Challenge
Write out the print workshop announcement word for word between "Location: SOS 250, 9:00-5:00" and "found at www.usc.edu/emsi.", inclusive.

Document text
════════

Workshop on Print in a Global Context: Japan and the World

Location: SOS 250, 9:00-5:00 pm

During the 2008-2009 and 2009-2010 academic years, the USC-Huntington Early Modern Studies Institute will host a series of international seminars examining the global rise of print.  Lunch will be provided. Précis or full versions of papers can be found at www.usc.edu/emsi.    

Suggested reading for the first workshop: Mary Elizabeth Berry, Japan in Print: Information and Nation in the Early Modern Period (U. California Pr., 2007); Cynthia Brokaw, “Book History in Premodern China: The State of the Discipline I,” Book History, 10 (2007), 253-290. 


9:30am – 12noon: Comparing Japan, China, and Europe


Kai Wing Chow,
University of Illinois at Urbana-Champaign, “Publicity, Publics, and Print: Steles and Law in Qing China”

Lynn Struve, University of Indiana,
“Print, Manuscript, and News of Disaster”    Sean Roberts, USC, “Map, Image, Manuscript, Print in the Early Modern Mediterranean”

Kyung Moon Hwang, USC,
“Print in Korea: An Introduction”

Jack Wills, USC,
“Print and Polycentrism: Chinese Perspectives on Early Modern Europe and Japan” 

Peter Mancall, USC,
“How Hakluyt Knew”


1:30-4:30: Reflections and Departures


Mary Elizabeth Berry, UC Berkeley,
“Japan in Print in Global Contexts”

David Zaret, University of Indiana,
“Print and the Creation of an Active Public”

Charlotte Furth, USC,
“Print Before Print Culture: Reflections on the Early History of Texts and Their Duplication”

Nile Green, UCLA,
“Islam and South Asia” (introduction to later seminars)


Future Print Seminars:


Spring 2009: Alternatives and Contexts of Printed Text. Much attention will be paid to South Asia and the Islamic world, as we try to de-center the “early modern print” question and show how print did and did not become important for great textual cultures.

Fall 2009: Steam Presses and Reading Citizens. Here we will focus on various forms of the world-wide burst of printing after 1800.

Spring 2010: Relativizing the European Exception. Summing up what has gone before, and comparing earlier media revolutions with those of the late 1900s.



Past Events:

 

May 22-23, 2008

"William and Mary Quarterly Collaboration" Workshop: "Writing Early American History"

The Omohundro Institute and the University of Southern California-Huntington Library Early Modern Studies Institute are pleased to announce the third in a series of William and Mary Quarterly-EMSI workshops designed to identify and encourage new trends in understanding the history and culture of early North America.

Participants will attend a two day meeting at the Huntington Library and USC (May 22-23, 2008) to discuss both their work and that of other participants, as well as directions that might be taken in writing the history of early North America. Subsequently, the conveners will write an essay elaborating on the issues raised in the workshop for publication in the William and Mary Quarterly. The conveners of this year’s workshop are Andrew Cayton and Fred Anderson.

════════

Data records
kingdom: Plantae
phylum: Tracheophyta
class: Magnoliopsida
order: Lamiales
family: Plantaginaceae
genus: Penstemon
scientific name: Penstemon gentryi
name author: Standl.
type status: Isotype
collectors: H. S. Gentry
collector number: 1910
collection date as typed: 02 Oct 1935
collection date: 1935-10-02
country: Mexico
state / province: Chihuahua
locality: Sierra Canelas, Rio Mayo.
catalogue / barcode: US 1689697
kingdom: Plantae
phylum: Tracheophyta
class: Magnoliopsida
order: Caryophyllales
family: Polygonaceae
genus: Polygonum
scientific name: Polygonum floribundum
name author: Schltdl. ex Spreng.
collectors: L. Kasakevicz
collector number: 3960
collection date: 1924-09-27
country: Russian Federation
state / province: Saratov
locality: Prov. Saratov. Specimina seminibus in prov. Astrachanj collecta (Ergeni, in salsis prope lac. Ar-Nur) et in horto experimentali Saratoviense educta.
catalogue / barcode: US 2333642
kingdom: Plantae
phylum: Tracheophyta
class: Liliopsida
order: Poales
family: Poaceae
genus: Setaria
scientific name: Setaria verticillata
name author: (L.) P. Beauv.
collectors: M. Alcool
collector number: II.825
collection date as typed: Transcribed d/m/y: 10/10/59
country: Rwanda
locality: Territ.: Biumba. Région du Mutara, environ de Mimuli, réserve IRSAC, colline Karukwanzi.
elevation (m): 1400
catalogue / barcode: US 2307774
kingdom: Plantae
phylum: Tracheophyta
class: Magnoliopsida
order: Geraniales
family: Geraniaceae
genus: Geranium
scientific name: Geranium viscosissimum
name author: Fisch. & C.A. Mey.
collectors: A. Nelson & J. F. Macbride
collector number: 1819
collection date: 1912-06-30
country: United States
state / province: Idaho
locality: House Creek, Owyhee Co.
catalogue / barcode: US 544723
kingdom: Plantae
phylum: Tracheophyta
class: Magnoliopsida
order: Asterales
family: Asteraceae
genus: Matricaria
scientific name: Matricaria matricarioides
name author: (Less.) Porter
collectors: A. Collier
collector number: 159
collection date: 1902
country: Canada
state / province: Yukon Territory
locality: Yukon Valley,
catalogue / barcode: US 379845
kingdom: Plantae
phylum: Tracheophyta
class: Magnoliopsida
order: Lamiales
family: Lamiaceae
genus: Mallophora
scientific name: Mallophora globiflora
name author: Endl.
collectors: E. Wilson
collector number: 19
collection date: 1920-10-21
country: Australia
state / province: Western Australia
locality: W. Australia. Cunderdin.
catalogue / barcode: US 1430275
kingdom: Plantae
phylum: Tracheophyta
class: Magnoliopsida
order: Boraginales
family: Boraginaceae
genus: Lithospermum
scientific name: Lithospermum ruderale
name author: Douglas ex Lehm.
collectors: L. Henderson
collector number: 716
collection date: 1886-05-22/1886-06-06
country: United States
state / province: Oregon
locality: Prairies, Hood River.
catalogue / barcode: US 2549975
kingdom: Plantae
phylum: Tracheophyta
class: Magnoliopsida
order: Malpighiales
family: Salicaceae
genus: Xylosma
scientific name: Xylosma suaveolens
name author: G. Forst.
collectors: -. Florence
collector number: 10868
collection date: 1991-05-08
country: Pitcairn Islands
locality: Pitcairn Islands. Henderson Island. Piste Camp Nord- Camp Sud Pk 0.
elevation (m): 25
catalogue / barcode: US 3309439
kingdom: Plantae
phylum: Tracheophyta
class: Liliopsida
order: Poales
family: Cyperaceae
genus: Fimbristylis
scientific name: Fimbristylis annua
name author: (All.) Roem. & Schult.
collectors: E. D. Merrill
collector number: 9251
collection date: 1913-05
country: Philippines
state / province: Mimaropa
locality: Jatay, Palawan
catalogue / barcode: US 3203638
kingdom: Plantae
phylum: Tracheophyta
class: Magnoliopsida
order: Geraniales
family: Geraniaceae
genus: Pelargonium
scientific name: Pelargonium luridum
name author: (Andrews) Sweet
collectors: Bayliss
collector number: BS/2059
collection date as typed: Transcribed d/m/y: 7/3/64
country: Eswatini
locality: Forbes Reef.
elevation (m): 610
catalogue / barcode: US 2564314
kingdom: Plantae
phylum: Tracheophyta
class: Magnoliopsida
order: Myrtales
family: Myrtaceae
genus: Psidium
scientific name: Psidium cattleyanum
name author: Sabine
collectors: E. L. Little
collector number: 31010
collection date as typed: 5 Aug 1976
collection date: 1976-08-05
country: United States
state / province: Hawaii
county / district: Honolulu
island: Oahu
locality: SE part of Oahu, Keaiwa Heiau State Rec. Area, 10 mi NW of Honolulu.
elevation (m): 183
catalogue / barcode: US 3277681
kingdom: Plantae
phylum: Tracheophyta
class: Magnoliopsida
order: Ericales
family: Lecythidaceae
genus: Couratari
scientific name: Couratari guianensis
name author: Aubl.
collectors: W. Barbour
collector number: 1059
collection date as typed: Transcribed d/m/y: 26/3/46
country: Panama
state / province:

════════

Solution to the problem
Location: SOS 250, 9:00-5:00 pm

During the 2008-2009 and 2009-2010 academic years, the USC-Huntington Early Modern Studies Institute will host a series of international seminars examining the global rise of print.  Lunch will be provided. Précis or full versions of papers can be found at www.usc.edu/emsi.